Toronto was not only the scene for Microsoft’s 2012 edition of its Worldwide Partner Conference, it will also be the home of the first Microsoft-branded retail store outside the United States.
COO Kevin Turner announced the stores would be coming to Canada during his keynote at WPC, and Microsoft Canada president Max Long later confirmed that the chosen location was indeed Toronto’s upscale Yorkdale Shopping Centre.
“We’re delighted to have the first international Microsoft Store,” Long said. “Yorkdale is the location we chose because it’s top-notch, and because it’s the most profitable mall in North America.”
The company said the store will be close to 7,000 square feet, and will result in 50 new jobs. The store is expected to be open in time for the holiday shopping rush.
The company currently has 20 stores in the United States, with another eight listed as “coming soon,” including another pseudo-international expansion, a location soon to open in San Juan, Puerto Rico. The first location opened in Arizona in 2009, a showcase for Microsoft’s OEM partners against the competitive pressures of the retail experience of the Apple Store.
Indeed, the Microsoft Store design borrows many cues from the Apple Store, with shining hardwood floors, clean, open spaces, and lots of devices to try out first hand. Where it differs, of course, is that the gear on hand is not all Microsoft – although Steve Ballmer confirmed this week that the Microsoft Store and Microsoft.com will be the only places consumers will be able to get the company’s much-hyped Surface tablet when it launches – but predominantly third-party gear running Windows.
Will there be more Microsoft Stores in Canada? The magic eight-ball says “seems likely,” but for now, Long and the Microsoft Canada team are playing any cards they may hold close to their vests. The focus, he said, is on getting the Yorkdale store open, and making it an important part of its neighbourhood.
“We’ll do some work with the community, and really do a big launch for the store,” he said. “It’s a significant one for us.”

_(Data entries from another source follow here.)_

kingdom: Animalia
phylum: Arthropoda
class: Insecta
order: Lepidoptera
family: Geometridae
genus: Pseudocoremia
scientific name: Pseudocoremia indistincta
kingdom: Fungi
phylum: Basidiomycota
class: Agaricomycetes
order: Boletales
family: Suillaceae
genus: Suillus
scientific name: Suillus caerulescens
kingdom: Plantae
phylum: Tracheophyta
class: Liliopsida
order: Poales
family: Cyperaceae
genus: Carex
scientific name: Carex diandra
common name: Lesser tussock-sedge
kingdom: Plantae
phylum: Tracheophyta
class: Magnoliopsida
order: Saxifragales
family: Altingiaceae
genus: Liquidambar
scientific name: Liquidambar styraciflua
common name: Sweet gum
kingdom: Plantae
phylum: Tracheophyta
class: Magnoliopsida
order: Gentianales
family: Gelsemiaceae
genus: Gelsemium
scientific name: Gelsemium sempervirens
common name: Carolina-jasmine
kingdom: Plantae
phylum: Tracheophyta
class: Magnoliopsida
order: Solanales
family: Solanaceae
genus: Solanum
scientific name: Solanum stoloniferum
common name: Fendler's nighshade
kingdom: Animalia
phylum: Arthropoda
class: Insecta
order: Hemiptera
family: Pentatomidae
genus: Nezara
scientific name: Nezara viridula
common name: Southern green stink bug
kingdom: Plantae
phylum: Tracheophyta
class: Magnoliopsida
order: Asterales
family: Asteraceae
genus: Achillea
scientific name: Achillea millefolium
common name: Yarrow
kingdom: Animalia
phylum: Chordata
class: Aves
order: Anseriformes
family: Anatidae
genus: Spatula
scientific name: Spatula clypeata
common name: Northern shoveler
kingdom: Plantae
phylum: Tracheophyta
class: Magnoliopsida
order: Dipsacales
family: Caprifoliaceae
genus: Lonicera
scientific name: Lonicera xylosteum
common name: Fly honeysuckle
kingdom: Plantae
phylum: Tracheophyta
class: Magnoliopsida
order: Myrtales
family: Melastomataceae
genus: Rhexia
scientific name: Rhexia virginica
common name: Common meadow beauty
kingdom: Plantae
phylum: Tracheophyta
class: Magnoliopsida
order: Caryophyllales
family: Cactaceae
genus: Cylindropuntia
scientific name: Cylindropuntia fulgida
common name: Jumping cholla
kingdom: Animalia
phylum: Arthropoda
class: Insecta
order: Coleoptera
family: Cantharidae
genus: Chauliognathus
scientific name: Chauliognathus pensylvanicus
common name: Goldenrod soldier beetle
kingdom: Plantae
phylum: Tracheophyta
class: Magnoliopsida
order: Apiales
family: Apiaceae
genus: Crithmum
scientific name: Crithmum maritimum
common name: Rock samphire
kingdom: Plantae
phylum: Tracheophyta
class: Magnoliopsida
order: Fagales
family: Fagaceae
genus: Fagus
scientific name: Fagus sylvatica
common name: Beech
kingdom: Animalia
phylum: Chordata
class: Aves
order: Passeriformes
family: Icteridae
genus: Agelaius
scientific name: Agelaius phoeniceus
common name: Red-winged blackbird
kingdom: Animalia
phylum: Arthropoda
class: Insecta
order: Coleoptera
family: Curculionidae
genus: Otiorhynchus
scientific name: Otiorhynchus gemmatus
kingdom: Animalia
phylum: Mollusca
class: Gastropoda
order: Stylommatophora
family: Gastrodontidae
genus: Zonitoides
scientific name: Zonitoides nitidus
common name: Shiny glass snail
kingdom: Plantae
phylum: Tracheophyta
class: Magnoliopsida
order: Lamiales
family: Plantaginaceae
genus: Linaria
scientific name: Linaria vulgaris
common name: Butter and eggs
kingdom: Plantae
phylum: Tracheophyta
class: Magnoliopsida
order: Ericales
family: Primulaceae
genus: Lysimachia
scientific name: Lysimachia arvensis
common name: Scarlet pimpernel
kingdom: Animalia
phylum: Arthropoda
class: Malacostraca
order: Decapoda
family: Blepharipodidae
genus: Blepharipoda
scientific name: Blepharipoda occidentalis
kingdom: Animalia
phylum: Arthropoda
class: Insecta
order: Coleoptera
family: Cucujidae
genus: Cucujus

The idea of a vendor-owned store is generally the kind of thing that gives solution providers fits, bringing to mind immediate notions of channel conflict. However, the Microsoft Store does seem to be targeted firmly at home users looking to buy a PC, an Xbox, or related products. There may be some friction with SOHO users deciding between their local solution provider (or retailer), and the Microsoft Store, but even then, it’s likely to be the Future Shops and Best Buys of the world that lose out to the company-branded Store.
I’m also reminded of the story of an Apple partner I spoke with a few years ago, shortly after an Apple Store had opened not too far from his location. What was the impact on his business? Yes, his consumer business had taken a hit as a result of direct competition from Cupertino. But he had largely refocused his business around business Mac users, and business was booming. Why? Because the Apple Store presence was raising awareness about the Mac platform, and business users were interested in learning more and doing more with it. But his business clients were staying away from the Apple Store in droves and flocking to his much quieter location to learn more about the Mac and to buy the gear they now wanted for their businesses. To borrow from the late baseball (and philosophy) legend Yogi Berra, when it came to business users and the Apple Store, “nobody goes there anymore. It’s too crowded.”